Go over the data below and say how many lines hold the word "Sets". Only the number is needed.
:::
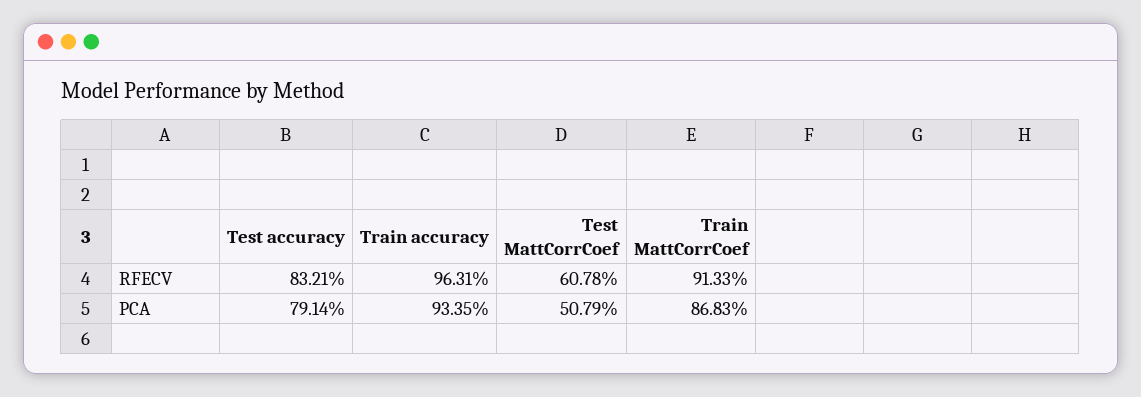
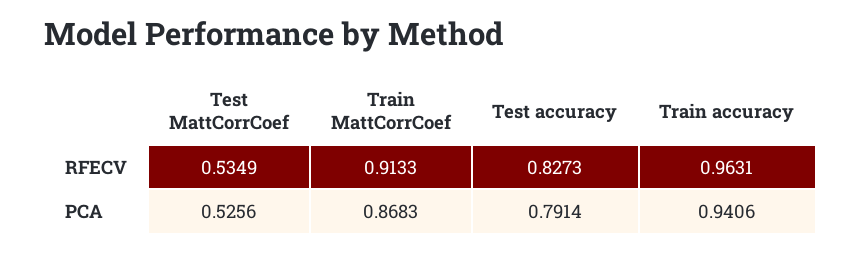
Test accuracy, RFECV: 0.8321 -> 0.8273
Test MattCorrCoef, RFECV: 0.6078 -> 0.5349
Train accuracy, PCA: 0.9335 -> 0.9406
Test MattCorrCoef, PCA: 0.5079 -> 0.5256

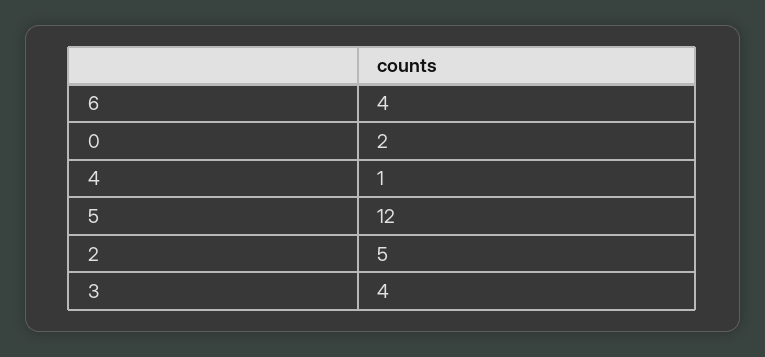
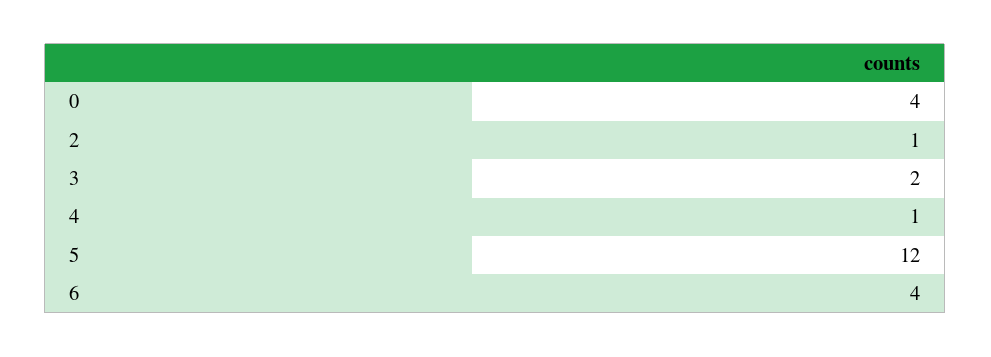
0: 2 -> 4
2: 5 -> 1
3: 4 -> 2

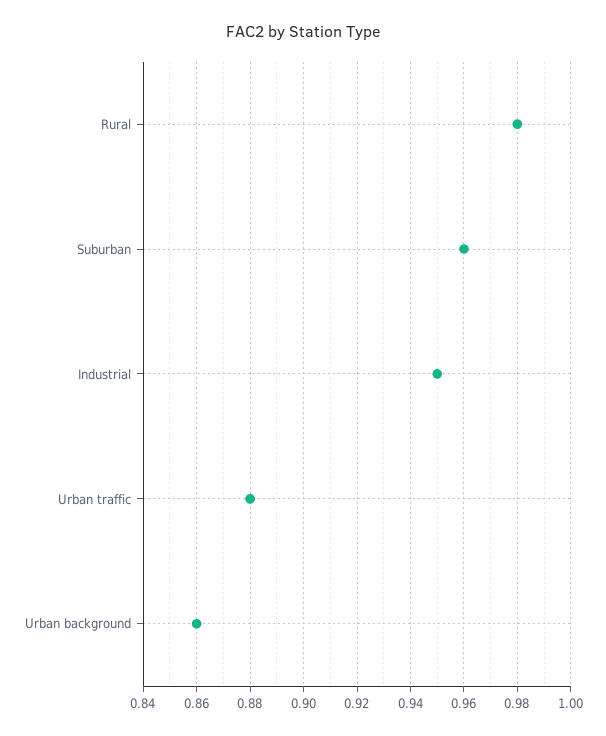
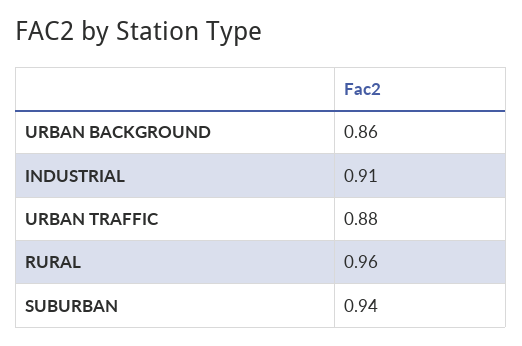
Rural: 0.98 -> 0.96
Suburban: 0.96 -> 0.94
Industrial: 0.95 -> 0.91

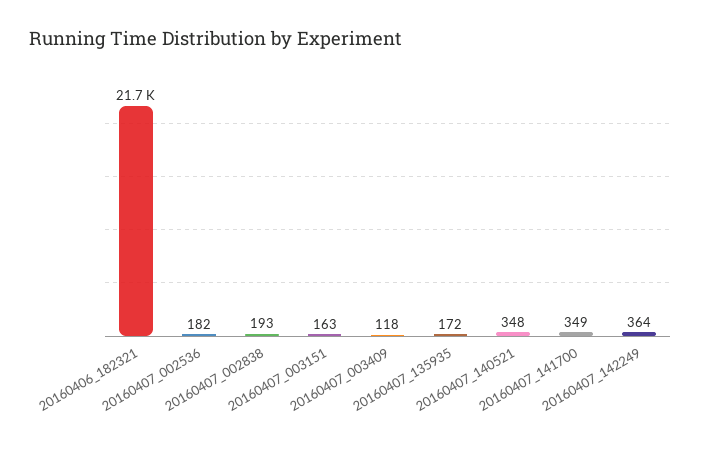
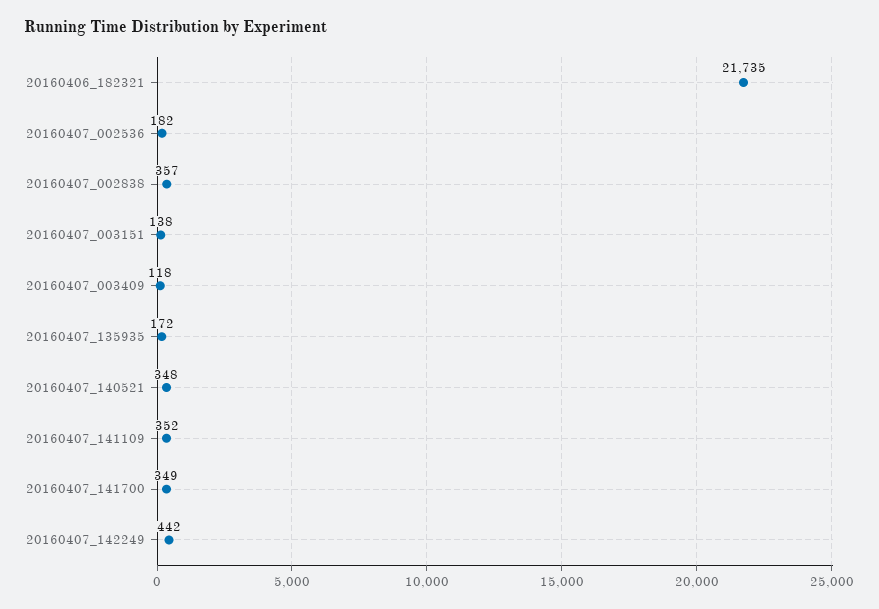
20160407_002838: 193 -> 357
20160407_003151: 163 -> 138
20160407_142249: 364 -> 442
20160407_141109: none -> 352

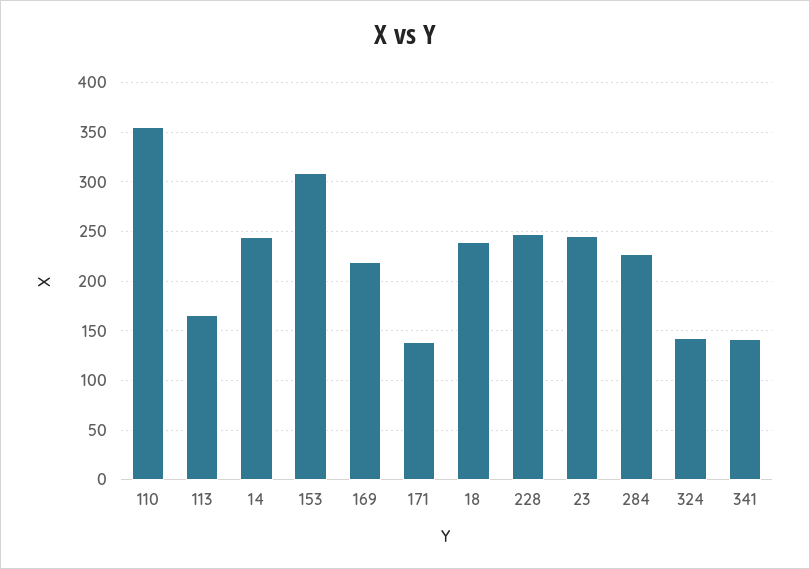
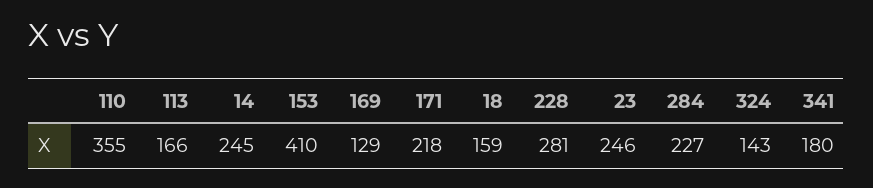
153: 310 -> 410
169: 220 -> 129
171: 140 -> 218
18: 240 -> 159
228: 250 -> 281
341: 140 -> 180

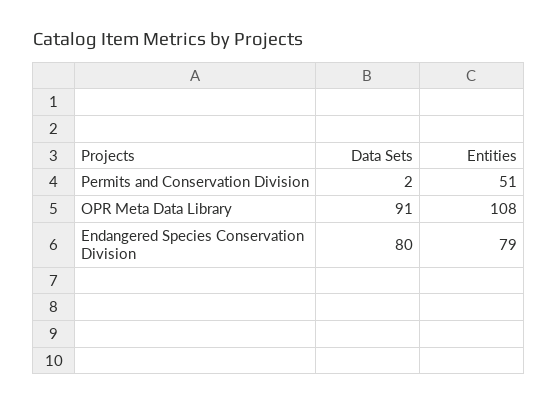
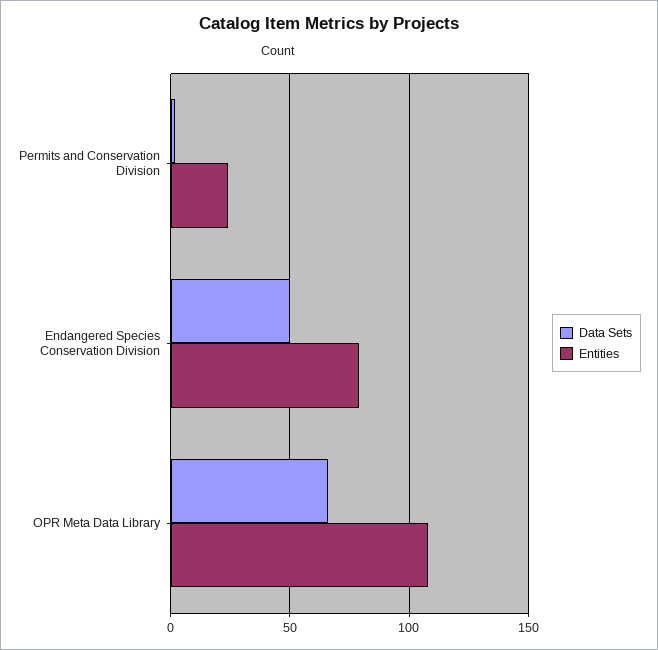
Entities, Permits and Conservation Division: 51 -> 25
Data Sets, OPR Meta Data Library: 91 -> 65
Data Sets, Endangered Species Conservation Division: 80 -> 50

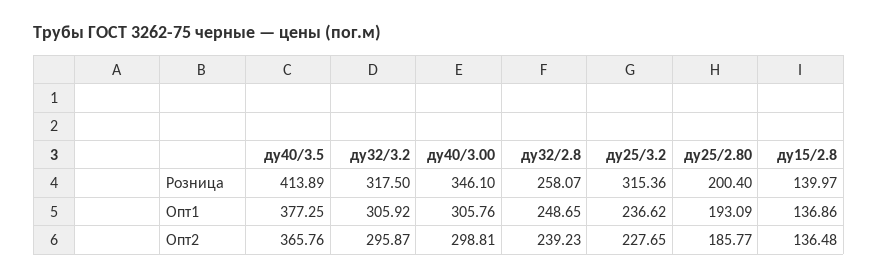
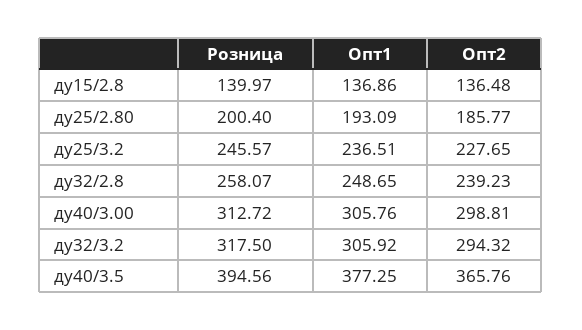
ду40/3.5, Розница: 413.89 -> 394.56
ду40/3.00, Розница: 346.1 -> 312.72
ду25/3.2, Розница: 315.36 -> 245.57
ду25/3.2, Опт1: 236.62 -> 236.51
ду32/3.2, Опт2: 295.87 -> 294.32

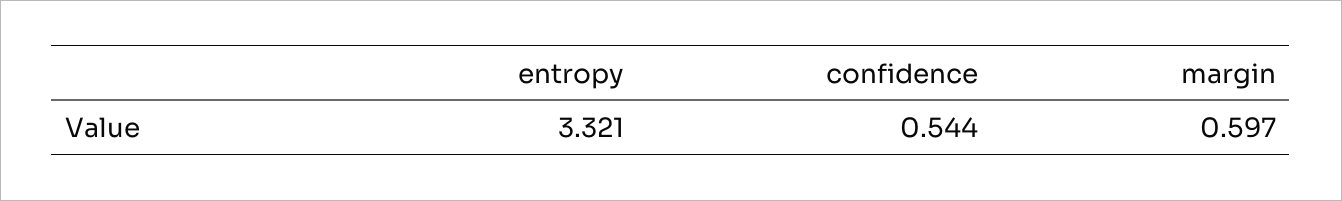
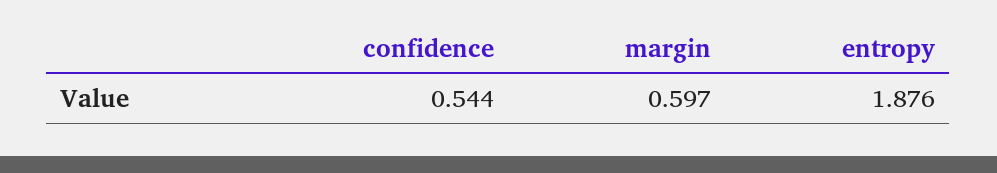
entropy: 3.321 -> 1.876

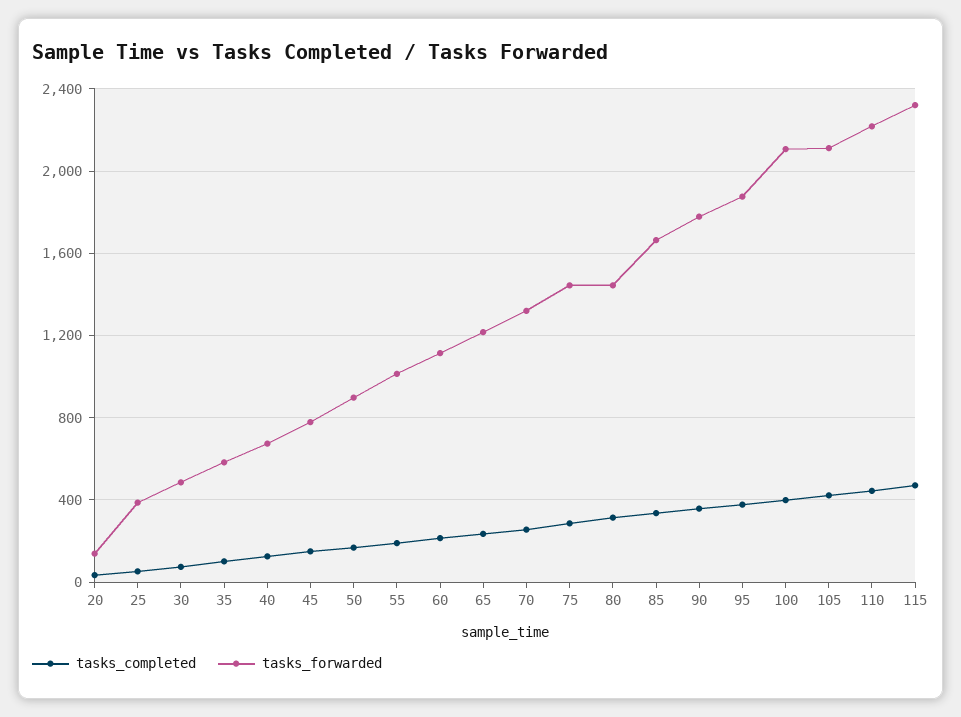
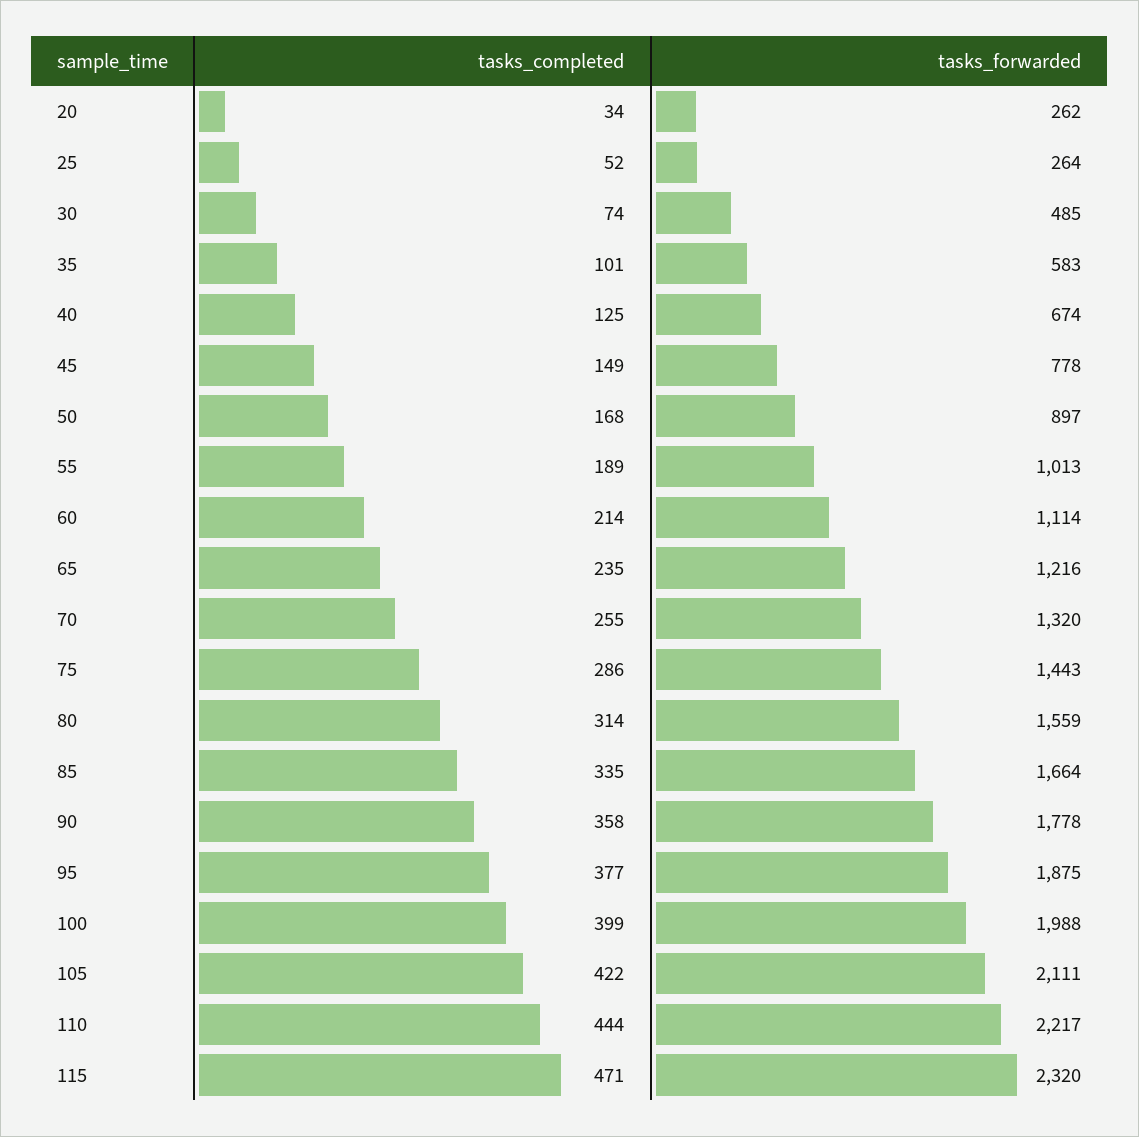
tasks_forwarded, 20: 150 -> 262
tasks_forwarded, 25: 400 -> 264
tasks_forwarded, 80: 1450 -> 1559
tasks_forwarded, 100: 2100 -> 1988

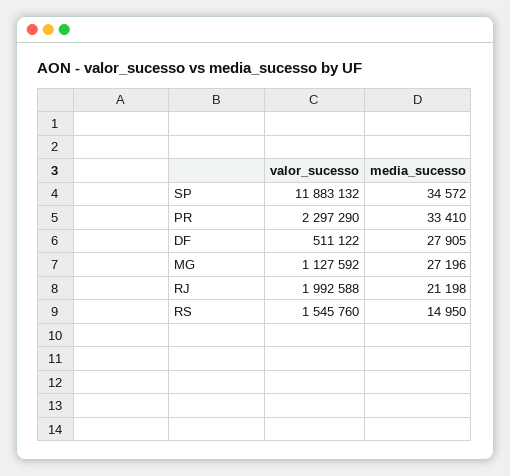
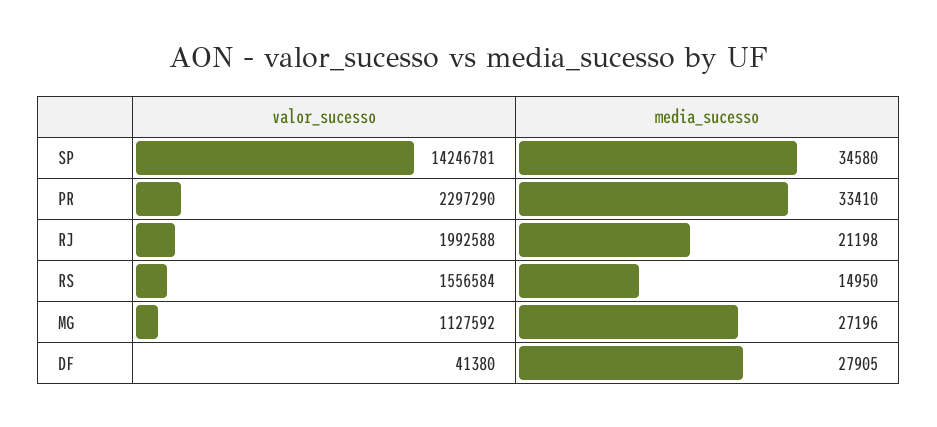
valor_sucesso, SP: 11883132 -> 14246781
media_sucesso, SP: 34572 -> 34580
valor_sucesso, DF: 511122 -> 41380
valor_sucesso, RS: 1545760 -> 1556584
:::
### ANSWER BOX
2